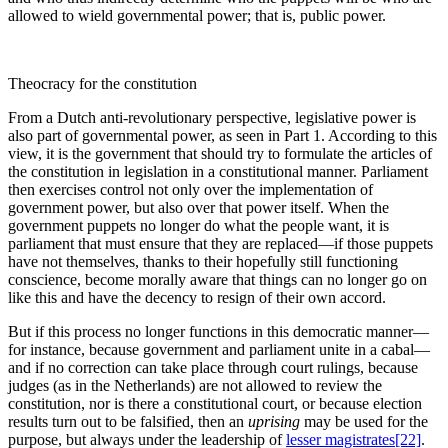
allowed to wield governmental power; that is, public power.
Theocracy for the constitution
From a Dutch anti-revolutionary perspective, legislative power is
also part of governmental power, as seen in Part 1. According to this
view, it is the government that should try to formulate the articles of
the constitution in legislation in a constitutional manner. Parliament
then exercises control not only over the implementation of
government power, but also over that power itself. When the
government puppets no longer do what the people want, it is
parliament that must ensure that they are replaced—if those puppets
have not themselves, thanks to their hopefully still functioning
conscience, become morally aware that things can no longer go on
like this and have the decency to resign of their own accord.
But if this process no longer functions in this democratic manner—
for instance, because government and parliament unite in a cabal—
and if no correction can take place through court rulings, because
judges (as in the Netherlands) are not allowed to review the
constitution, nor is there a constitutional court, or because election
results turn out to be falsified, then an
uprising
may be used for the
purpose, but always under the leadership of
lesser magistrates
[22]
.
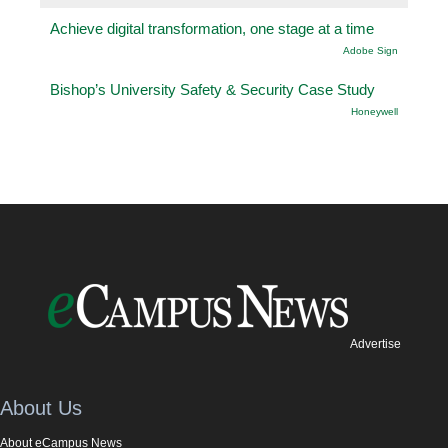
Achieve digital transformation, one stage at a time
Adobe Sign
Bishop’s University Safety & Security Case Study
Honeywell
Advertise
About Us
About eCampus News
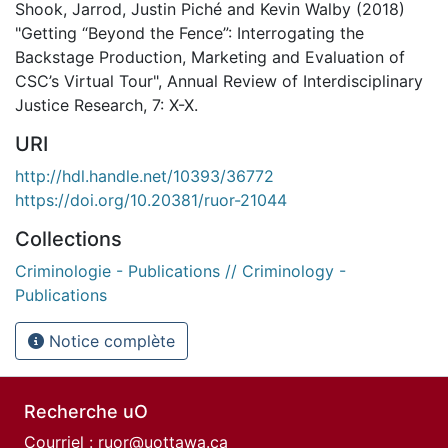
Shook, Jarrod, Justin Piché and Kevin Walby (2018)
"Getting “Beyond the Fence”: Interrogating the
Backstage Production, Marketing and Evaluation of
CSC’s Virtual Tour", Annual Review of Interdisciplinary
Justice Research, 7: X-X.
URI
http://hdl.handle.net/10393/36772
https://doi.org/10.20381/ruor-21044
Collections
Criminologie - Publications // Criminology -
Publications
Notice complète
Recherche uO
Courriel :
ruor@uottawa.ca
---
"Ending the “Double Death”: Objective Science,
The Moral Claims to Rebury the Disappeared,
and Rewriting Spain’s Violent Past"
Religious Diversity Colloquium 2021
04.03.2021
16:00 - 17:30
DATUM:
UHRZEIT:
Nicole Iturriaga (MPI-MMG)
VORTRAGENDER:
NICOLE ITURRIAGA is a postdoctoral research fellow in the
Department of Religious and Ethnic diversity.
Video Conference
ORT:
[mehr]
---
**Work item**
Leaving out the pictures, please output the lines in the entries above from the one with "judges (as in" through the one with "ruor@uottawa.ca", exactly as they are.

**Task solution**
judges (as in the Netherlands) are not allowed to review the
constitution, nor is there a constitutional court, or because election
results turn out to be falsified, then an
uprising
may be used for the
purpose, but always under the leadership of
lesser magistrates
[22]
.
Achieve digital transformation, one stage at a time
Adobe Sign
Bishop’s University Safety & Security Case Study
Honeywell
Advertise
About Us
About eCampus News
Shook, Jarrod, Justin Piché and Kevin Walby (2018)
"Getting “Beyond the Fence”: Interrogating the
Backstage Production, Marketing and Evaluation of
CSC’s Virtual Tour", Annual Review of Interdisciplinary
Justice Research, 7: X-X.
URI
http://hdl.handle.net/10393/36772
https://doi.org/10.20381/ruor-21044
Collections
Criminologie - Publications // Criminology -
Publications
Notice complète
Recherche uO
Courriel :
ruor@uottawa.ca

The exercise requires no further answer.